Here in the Hudson Valley, a campaign has kicked off to defend a Black Ferncliff nursing home employee facing racial discrimination. The story, as I understand it, goes like this:

After Ferncliff nursing home (located in Rhinebeck, NY) changed hands sever years ago, the management has been consistently abusive to workers, especially to people of color. Aside from other acts of discrimination against African-American employees, management has targeted Fillipino workers, taunting competent workers by suggesting that they learn English.

In this case, a white nurse was told by management to prevent a Black nurse from using the main employee restroom. At other times, she was harassed for living in what management called "ghettoville."

The white nurse who was effectively told to enforce a system of apartheid was appalled and began to complain. However, when a formal grievance was filed, by Black and white nurses alike, it was dismissed, supposedly for lacking evidence. To this day, Ferncliff predictably denies that anything amiss ever happened.

1199 SEIU, the union representing workers at Ferncliff organized a well-attended rally at Starr Park in Rhinebeck on Monday, May 20th. Attendees listened to testimony by workers and supporters, accentuated by chants of "No Justice, No Peace."

The union, and the workers, vow to continue fighting until racism is addressed at the nursing home. Although this struggle focuses specifically on addressing racial injustice, this injustice occurred at the workplace, and is tied in inextricably with class oppression. Indeed, it is a union, the basic unit of workers' struggle, that is leading the charge. So, we have it hear too: the equation of labor rights with civil rights, and with civil rights as human rights.

The moral dimension to labor struggles has its share of pitfalls to be avoided. We need to remember Malcom X’s criticism of Martin Luther King’s reformism. We shouldn’t copy the Gandhian strategy of putting pacifist soldiers on the front lines to get their heads bashed in. 

And yet, in a system as amoral and unjust as ours, it strikes me as viscerally wrong that the trumpeters of the status quo to maintain a monopoly on morality. 

While capitalism pit humans against each other, solidarity compels an individual to defend another’s humanity.

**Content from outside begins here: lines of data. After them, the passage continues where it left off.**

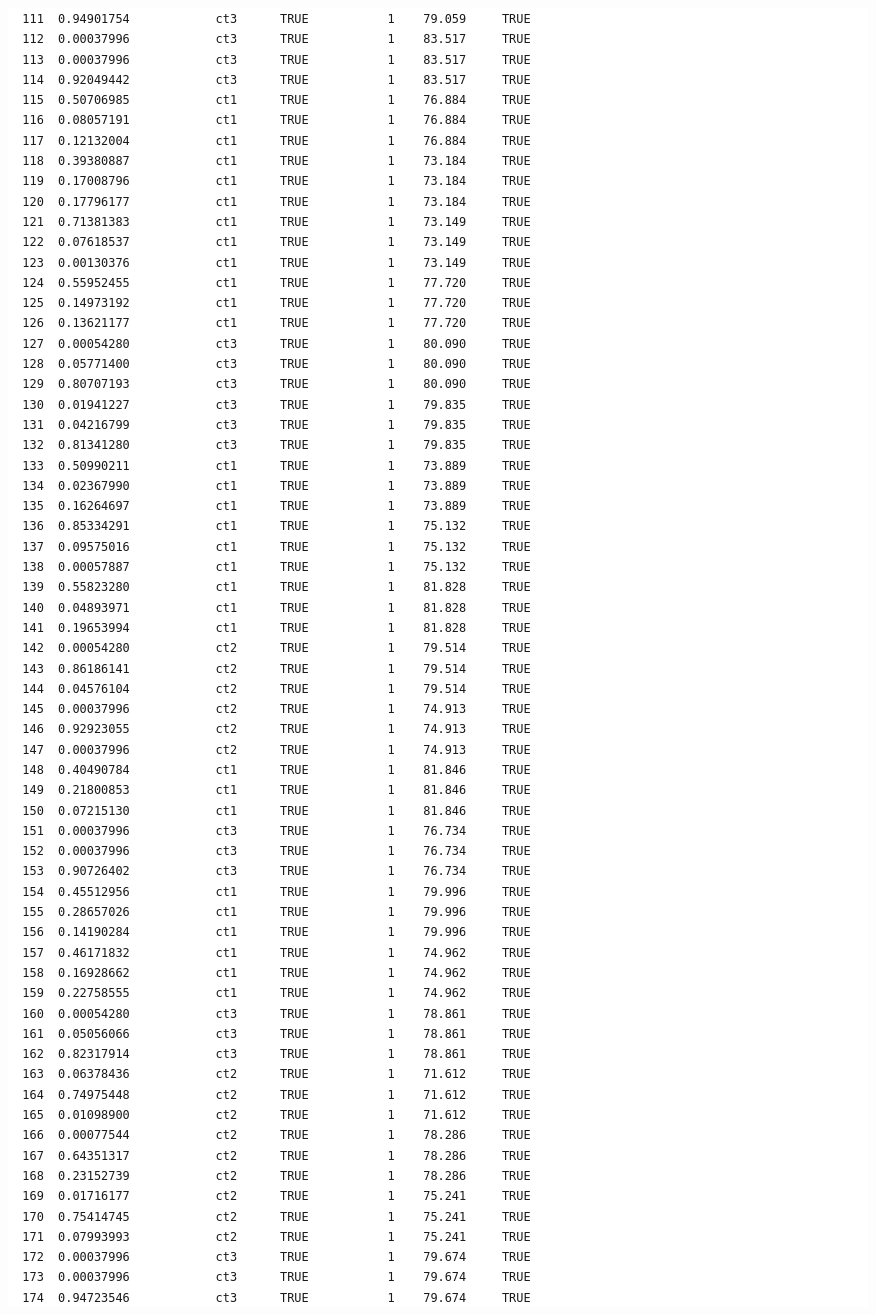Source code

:       111  0.94901754            ct3      TRUE           1    79.059     TRUE
      112  0.00037996            ct3      TRUE           1    83.517     TRUE
      113  0.00037996            ct3      TRUE           1    83.517     TRUE
      114  0.92049442            ct3      TRUE           1    83.517     TRUE
      115  0.50706985            ct1      TRUE           1    76.884     TRUE
      116  0.08057191            ct1      TRUE           1    76.884     TRUE
      117  0.12132004            ct1      TRUE           1    76.884     TRUE
      118  0.39380887            ct1      TRUE           1    73.184     TRUE
      119  0.17008796            ct1      TRUE           1    73.184     TRUE
      120  0.17796177            ct1      TRUE           1    73.184     TRUE
      121  0.71381383            ct1      TRUE           1    73.149     TRUE
      122  0.07618537            ct1      TRUE           1    73.149     TRUE
      123  0.00130376            ct1      TRUE           1    73.149     TRUE
      124  0.55952455            ct1      TRUE           1    77.720     TRUE
      125  0.14973192            ct1      TRUE           1    77.720     TRUE
      126  0.13621177            ct1      TRUE           1    77.720     TRUE
      127  0.00054280            ct3      TRUE           1    80.090     TRUE
      128  0.05771400            ct3      TRUE           1    80.090     TRUE
      129  0.80707193            ct3      TRUE           1    80.090     TRUE
      130  0.01941227            ct3      TRUE           1    79.835     TRUE
      131  0.04216799            ct3      TRUE           1    79.835     TRUE
      132  0.81341280            ct3      TRUE           1    79.835     TRUE
      133  0.50990211            ct1      TRUE           1    73.889     TRUE
      134  0.02367990            ct1      TRUE           1    73.889     TRUE
      135  0.16264697            ct1      TRUE           1    73.889     TRUE
      136  0.85334291            ct1      TRUE           1    75.132     TRUE
      137  0.09575016            ct1      TRUE           1    75.132     TRUE
      138  0.00057887            ct1      TRUE           1    75.132     TRUE
      139  0.55823280            ct1      TRUE           1    81.828     TRUE
      140  0.04893971            ct1      TRUE           1    81.828     TRUE
      141  0.19653994            ct1      TRUE           1    81.828     TRUE
      142  0.00054280            ct2      TRUE           1    79.514     TRUE
      143  0.86186141            ct2      TRUE           1    79.514     TRUE
      144  0.04576104            ct2      TRUE           1    79.514     TRUE
      145  0.00037996            ct2      TRUE           1    74.913     TRUE
      146  0.92923055            ct2      TRUE           1    74.913     TRUE
      147  0.00037996            ct2      TRUE           1    74.913     TRUE
      148  0.40490784            ct1      TRUE           1    81.846     TRUE
      149  0.21800853            ct1      TRUE           1    81.846     TRUE
      150  0.07215130            ct1      TRUE           1    81.846     TRUE
      151  0.00037996            ct3      TRUE           1    76.734     TRUE
      152  0.00037996            ct3      TRUE           1    76.734     TRUE
      153  0.90726402            ct3      TRUE           1    76.734     TRUE
      154  0.45512956            ct1      TRUE           1    79.996     TRUE
      155  0.28657026            ct1      TRUE           1    79.996     TRUE
      156  0.14190284            ct1      TRUE           1    79.996     TRUE
      157  0.46171832            ct1      TRUE           1    74.962     TRUE
      158  0.16928662            ct1      TRUE           1    74.962     TRUE
      159  0.22758555            ct1      TRUE           1    74.962     TRUE
      160  0.00054280            ct3      TRUE           1    78.861     TRUE
      161  0.05056066            ct3      TRUE           1    78.861     TRUE
      162  0.82317914            ct3      TRUE           1    78.861     TRUE
      163  0.06378436            ct2      TRUE           1    71.612     TRUE
      164  0.74975448            ct2      TRUE           1    71.612     TRUE
      165  0.01098900            ct2      TRUE           1    71.612     TRUE
      166  0.00077544            ct2      TRUE           1    78.286     TRUE
      167  0.64351317            ct2      TRUE           1    78.286     TRUE
      168  0.23152739            ct2      TRUE           1    78.286     TRUE
      169  0.01716177            ct2      TRUE           1    75.241     TRUE
      170  0.75414745            ct2      TRUE           1    75.241     TRUE
      171  0.07993993            ct2      TRUE           1    75.241     TRUE
      172  0.00037996            ct3      TRUE           1    79.674     TRUE
      173  0.00037996            ct3      TRUE           1    79.674     TRUE
      174  0.94723546            ct3      TRUE           1    79.674     TRUE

While capitalism only forces workers to meet a standard dictated at the whim of the bosses, a society based upon solidarity should ask of each individual only what is within their ability and return back to them what meets their needs. While capitalism provides only the possibility for a half-baked democracy isolated from the economic sphere, a society based upon solidarity should provide for democracy in every sphere of our lives, including at work and in our communities. 

I cannot imagine a higher moral standard, and I firmly believe that the denial of our abilities to realize this on the part of corporations and state constitutes a very real denial of our human rights.